Problem description:
Pictures aside, return every line below exactly as written.

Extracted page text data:
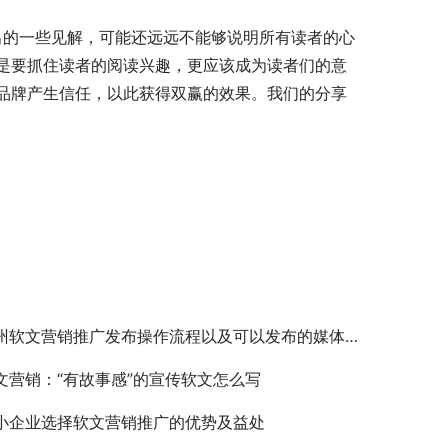
是要抓住读者的阅读兴趣，更应该成为读者们的意
品牌产生信任，以此获得双赢的效果。我们的分享
州软文营销推广发布操作流程以及可以发布的媒体资源
文营销：“有故事感”的宣传软文怎么写
小企业选择软文营销推广的优势及益处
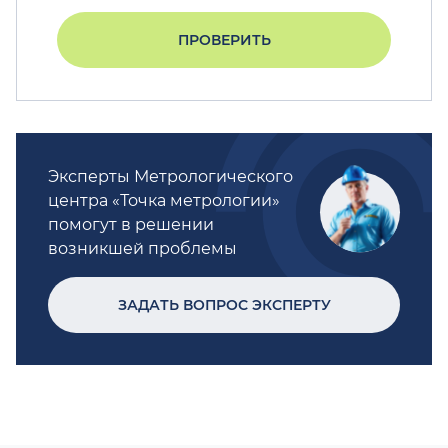
ПРОВЕРИТЬ
Эксперты Метрологического
центра «Точка метрологии»
помогут в решении
возникшей проблемы
ЗАДАТЬ ВОПРОС ЭКСПЕРТУ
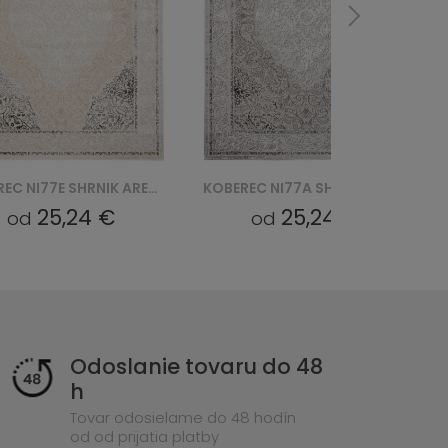
KOBEREC NI77A SHRNIK LIGHT ARES HBB - SZARY
KOBEREC NI77A SHRNIK ARES GYU - KREMOWY
25,24 €
25,24 €
od
od
Odoslanie tovaru do 48
h
Tovar odosielame do 48 hodín
od od prijatia platby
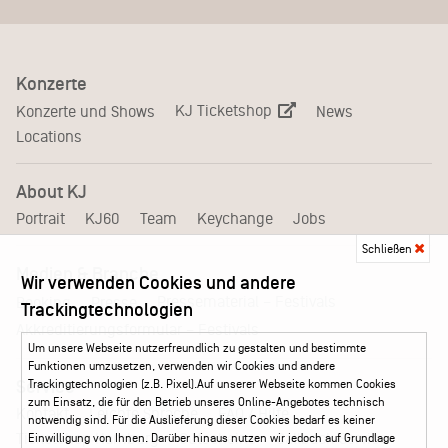
Konzerte
KJ Ticketshop
Konzerte und Shows
News
Locations
About KJ
Portrait
KJ60
Team
Keychange
Jobs
Schließen
Medien & Branche
Wir verwenden Cookies und andere
Pressematerial – Festivals
Booking
Presse
Trackingtechnologien
Akkreditierungsformular – Festivals
Um unsere Webseite nutzerfreundlich zu gestalten und bestimmte
Funktionen umzusetzen, verwenden wir Cookies und andere
Service
Trackingtechnologien (z.B. Pixel).Auf unserer Webseite kommen Cookies
zum Einsatz, die für den Betrieb unseres Online-Angebotes technisch
Kontakt
Leichte Sprache
FAQ / Hilfe
notwendig sind. Für die Auslieferung dieser Cookies bedarf es keiner
Ticketshop Hamburg
Gutscheine
Callback-Service
Einwilligung von Ihnen. Darüber hinaus nutzen wir jedoch auf Grundlage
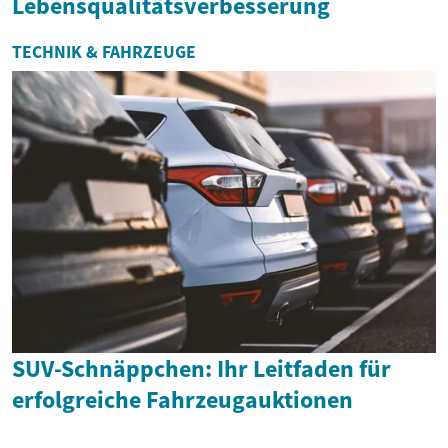
Lebensqualitätsverbesserung
TECHNIK & FAHRZEUGE
SUV-Schnäppchen: Ihr Leitfaden für
erfolgreiche Fahrzeugauktionen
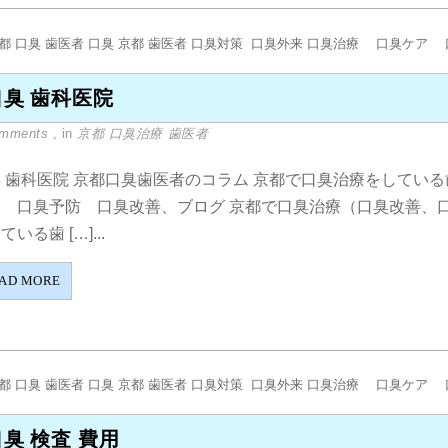
口臭 歯科医院
omments
, in
京都 口臭治療 歯医者
 歯科医院 京都口臭歯医者のコラム 京都で口臭治療をしてい
ア 口臭予防 口臭改善、ブログ 京都で口臭治療（口臭改善、
ている歯 […]...
AD MORE
口臭 検査 費用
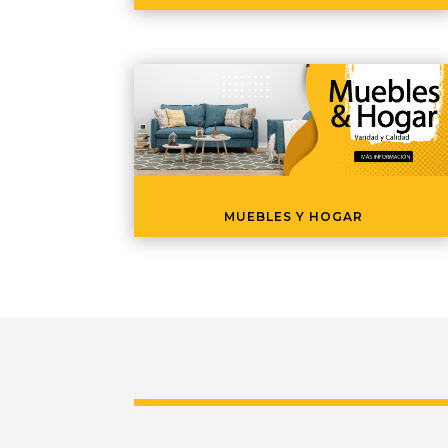
MUEBLES Y HOGAR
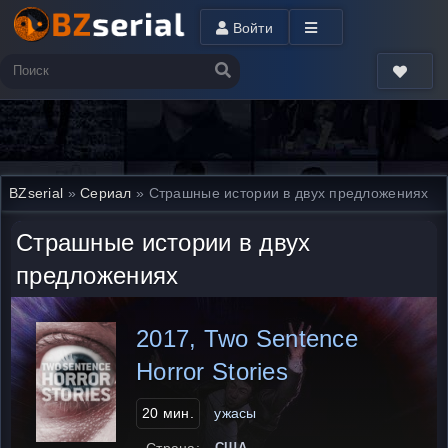
Войти
BZserial
»
Сериал
» Страшные истории в двух предложениях
Страшные истории в двух
предложениях
2017, Two Sentence
Horror Stories
20 мин.
ужасы
США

Finished exercise:
是要抓住读者的阅读兴趣，更应该成为读者们的意
品牌产生信任，以此获得双赢的效果。我们的分享
州软文营销推广发布操作流程以及可以发布的媒体资源
文营销：“有故事感”的宣传软文怎么写
小企业选择软文营销推广的优势及益处
ПРОВЕРИТЬ
Эксперты Метрологического
центра «Точка метрологии»
помогут в решении
возникшей проблемы
ЗАДАТЬ ВОПРОС ЭКСПЕРТУ
KOBEREC NI77A SHRNIK LIGHT ARES HBB - SZARY
KOBEREC NI77A SHRNIK ARES GYU - KREMOWY
25,24 €
25,24 €
od
od
Odoslanie tovaru do 48
h
Tovar odosielame do 48 hodín
od od prijatia platby
Konzerte
KJ Ticketshop
Konzerte und Shows
News
Locations
About KJ
Portrait
KJ60
Team
Keychange
Jobs
Schließen
Medien & Branche
Wir verwenden Cookies und andere
Pressematerial – Festivals
Booking
Presse
Trackingtechnologien
Akkreditierungsformular – Festivals
Um unsere Webseite nutzerfreundlich zu gestalten und bestimmte
Funktionen umzusetzen, verwenden wir Cookies und andere
Service
Trackingtechnologien (z.B. Pixel).Auf unserer Webseite kommen Cookies
zum Einsatz, die für den Betrieb unseres Online-Angebotes technisch
Kontakt
Leichte Sprache
FAQ / Hilfe
notwendig sind. Für die Auslieferung dieser Cookies bedarf es keiner
Ticketshop Hamburg
Gutscheine
Callback-Service
Einwilligung von Ihnen. Darüber hinaus nutzen wir jedoch auf Grundlage
Lebensqualitätsverbesserung
TECHNIK & FAHRZEUGE
SUV-Schnäppchen: Ihr Leitfaden für
erfolgreiche Fahrzeugauktionen
口臭 歯科医院
omments
, in
京都 口臭治療 歯医者
 歯科医院 京都口臭歯医者のコラム 京都で口臭治療をしてい
ア 口臭予防 口臭改善、ブログ 京都で口臭治療（口臭改善、
ている歯 […]...
AD MORE
口臭 検査 費用
MUEBLES Y HOGAR
Войти
BZserial
»
Сериал
» Страшные истории в двух предложениях
Страшные истории в двух
предложениях
2017, Two Sentence
Horror Stories
20 мин.
ужасы
США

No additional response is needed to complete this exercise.